━━ INPUT FOR THIS TASK

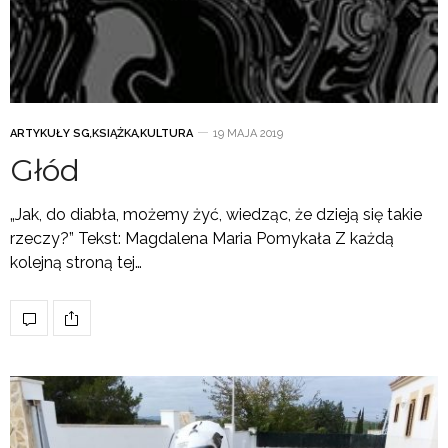
ARTYKUŁY SG
,
KSIĄŻKA
,
KULTURA
19 MAJA 2019
Głód
„Jak, do diabła, możemy żyć, wiedząc, że dzieją się takie
rzeczy?” Tekst: Magdalena Maria Pomykała Z każdą
kolejną stroną tej…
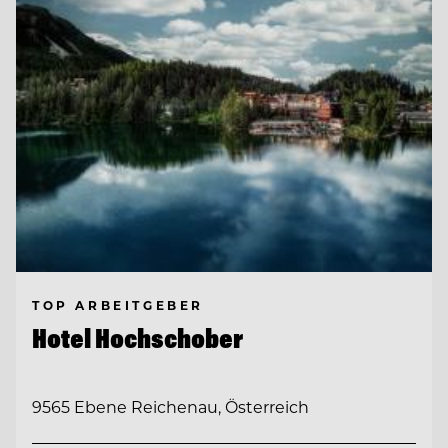
TOP ARBEITGEBER
Hotel Hochschober
9565 Ebene Reichenau, Österreich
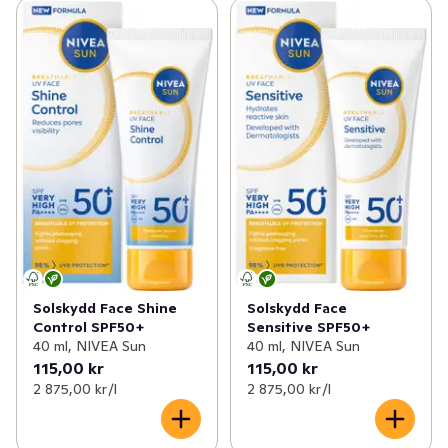
Solskydd Face Shine
Solskydd Face
Control SPF50+
Sensitive SPF50+
40 ml, NIVEA Sun
40 ml, NIVEA Sun
115,00 kr
115,00 kr
2 875,00 kr /l
2 875,00 kr /l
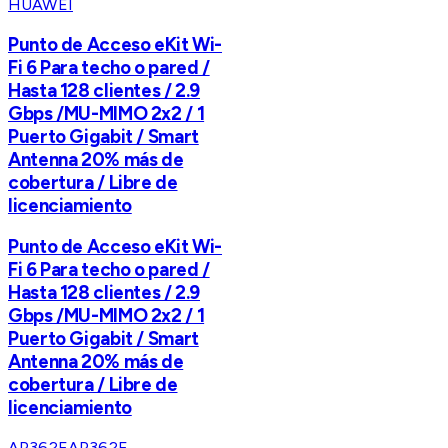
HUAWEI
Punto de Acceso eKit Wi-
Fi 6 Para techo o pared /
Hasta 128 clientes / 2.9
Gbps /MU-MIMO 2x2 / 1
Puerto Gigabit / Smart
Antenna 20% más de
cobertura / Libre de
licenciamiento
Punto de Acceso eKit Wi-
Fi 6 Para techo o pared /
Hasta 128 clientes / 2.9
Gbps /MU-MIMO 2x2 / 1
Puerto Gigabit / Smart
Antenna 20% más de
cobertura / Libre de
licenciamiento
AP362E
AP362E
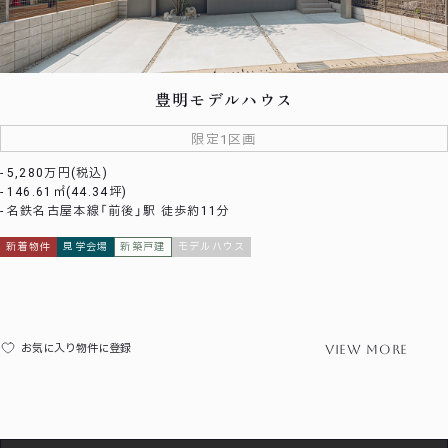
豊明モデルハウス
限定1区画
5,280万円(税込)
146.61㎡(44.34坪)
名鉄名古屋本線「前後」駅 徒歩約11分
新着物件
見学会場
新築戸建
モデルハウス
view more
お気に入り物件に登録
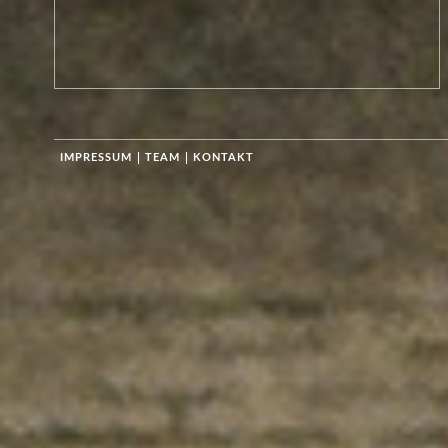
IMPRESSUM
TEAM
KONTAKT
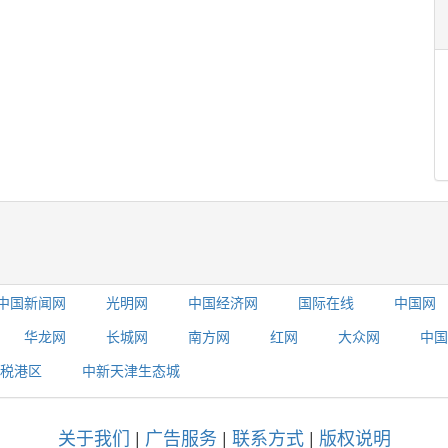
中国新闻网
光明网
中国经济网
国际在线
中国网
华龙网
长城网
南方网
红网
大众网
中国
税港区
中新天津生态城
关于我们
|
广告服务
|
联系方式
|
版权说明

━━━━

• ASSIGNMENT: Retype the text of all the rows above line for line, without any changes. Leave out the pictures.

• SOLUTION TO THIS EXERCISE:
ARTYKUŁY SG
,
KSIĄŻKA
,
KULTURA
19 MAJA 2019
Głód
„Jak, do diabła, możemy żyć, wiedząc, że dzieją się takie
rzeczy?” Tekst: Magdalena Maria Pomykała Z każdą
kolejną stroną tej…
TOP ARBEITGEBER
Hotel Hochschober
9565 Ebene Reichenau, Österreich
Solskydd Face Shine
Solskydd Face
Control SPF50+
Sensitive SPF50+
40 ml, NIVEA Sun
40 ml, NIVEA Sun
115,00 kr
115,00 kr
2 875,00 kr /l
2 875,00 kr /l
HUAWEI
Punto de Acceso eKit Wi-
Fi 6 Para techo o pared /
Hasta 128 clientes / 2.9
Gbps /MU-MIMO 2x2 / 1
Puerto Gigabit / Smart
Antenna 20% más de
cobertura / Libre de
licenciamiento
Punto de Acceso eKit Wi-
Fi 6 Para techo o pared /
Hasta 128 clientes / 2.9
Gbps /MU-MIMO 2x2 / 1
Puerto Gigabit / Smart
Antenna 20% más de
cobertura / Libre de
licenciamiento
AP362E
AP362E
豊明モデルハウス
限定1区画
5,280万円(税込)
146.61㎡(44.34坪)
名鉄名古屋本線「前後」駅 徒歩約11分
新着物件
見学会場
新築戸建
モデルハウス
view more
お気に入り物件に登録
IMPRESSUM
TEAM
KONTAKT
中国新闻网
光明网
中国经济网
国际在线
中国网
华龙网
长城网
南方网
红网
大众网
中国
税港区
中新天津生态城
关于我们
|
广告服务
|
联系方式
|
版权说明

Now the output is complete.